### [TASK]
Copy the data exactly. Images are to be left out.

### [GIVEN MATERIAL]
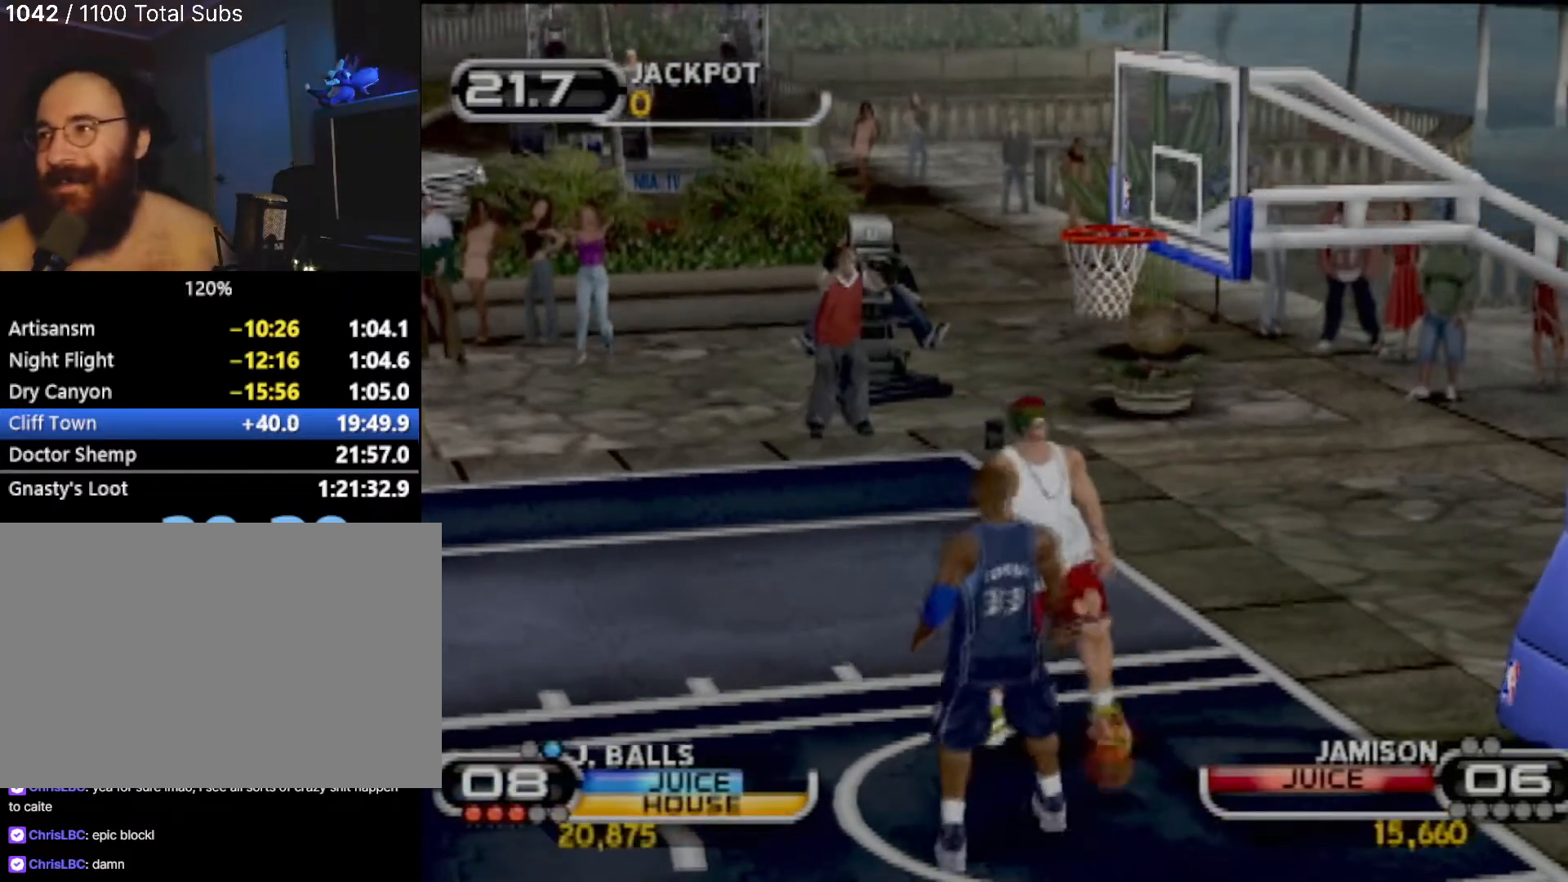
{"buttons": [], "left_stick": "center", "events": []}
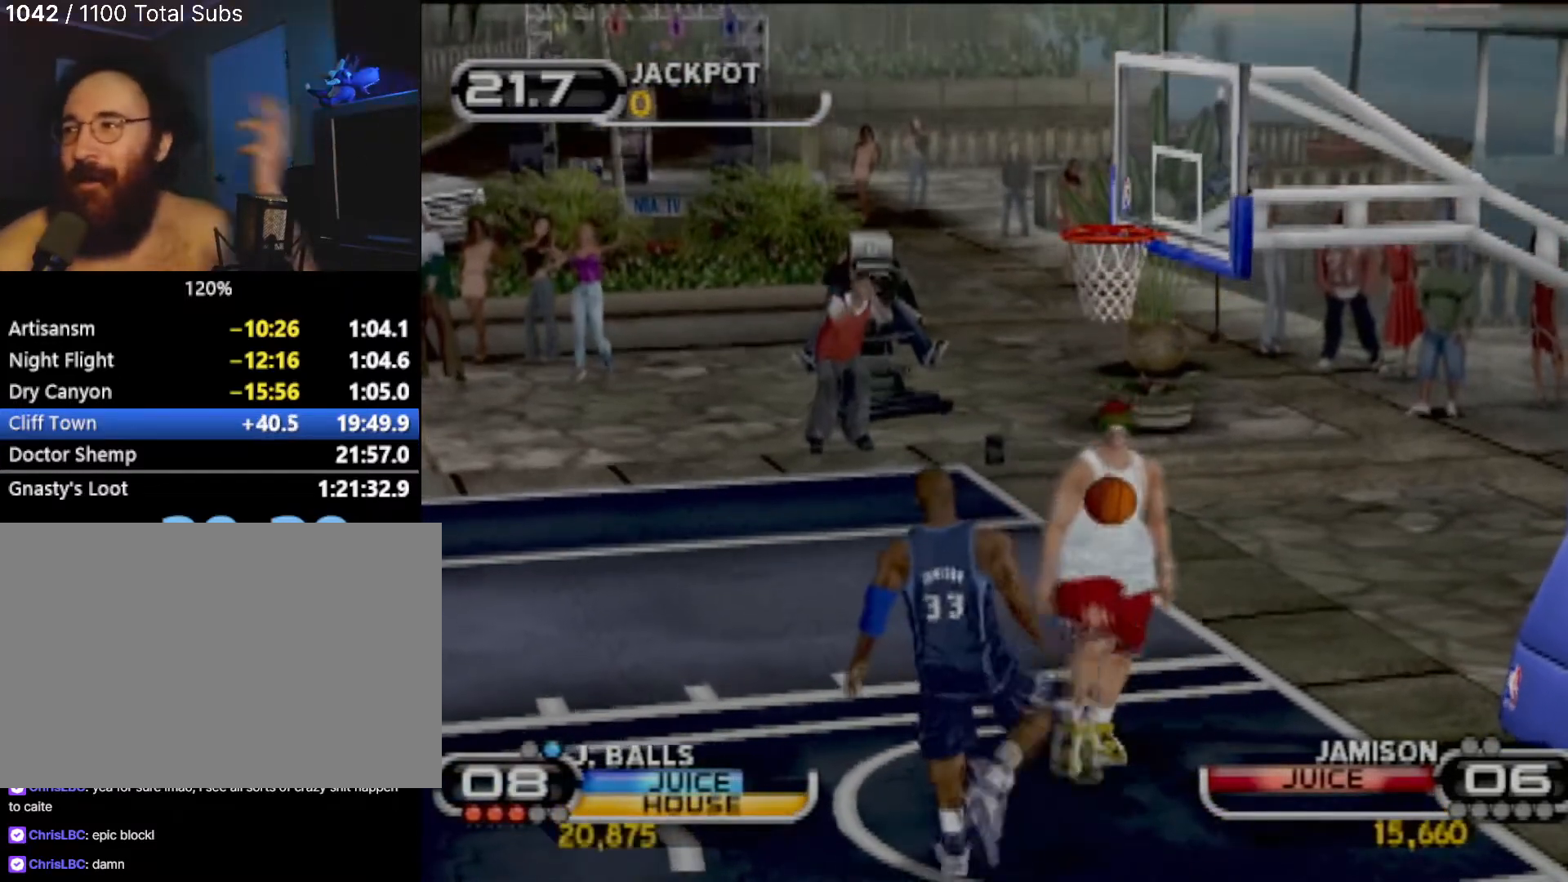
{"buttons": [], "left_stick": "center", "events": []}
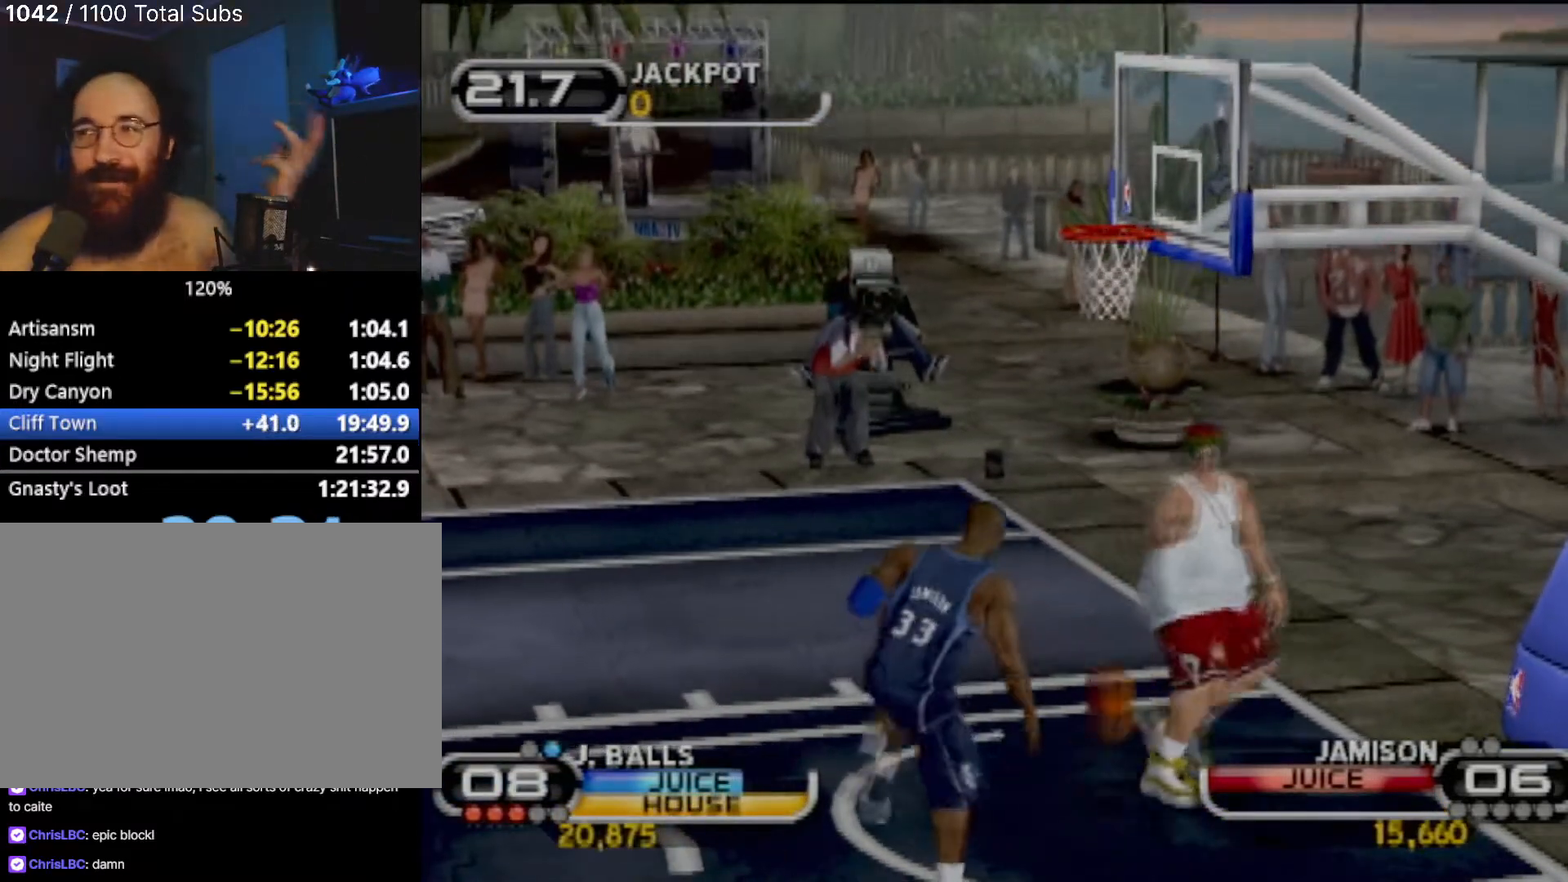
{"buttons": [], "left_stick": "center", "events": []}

### [TASK RESPONSE]
{"buttons": [], "left_stick": "center", "events": []}
{"buttons": [], "left_stick": "center", "events": []}
{"buttons": [], "left_stick": "center", "events": []}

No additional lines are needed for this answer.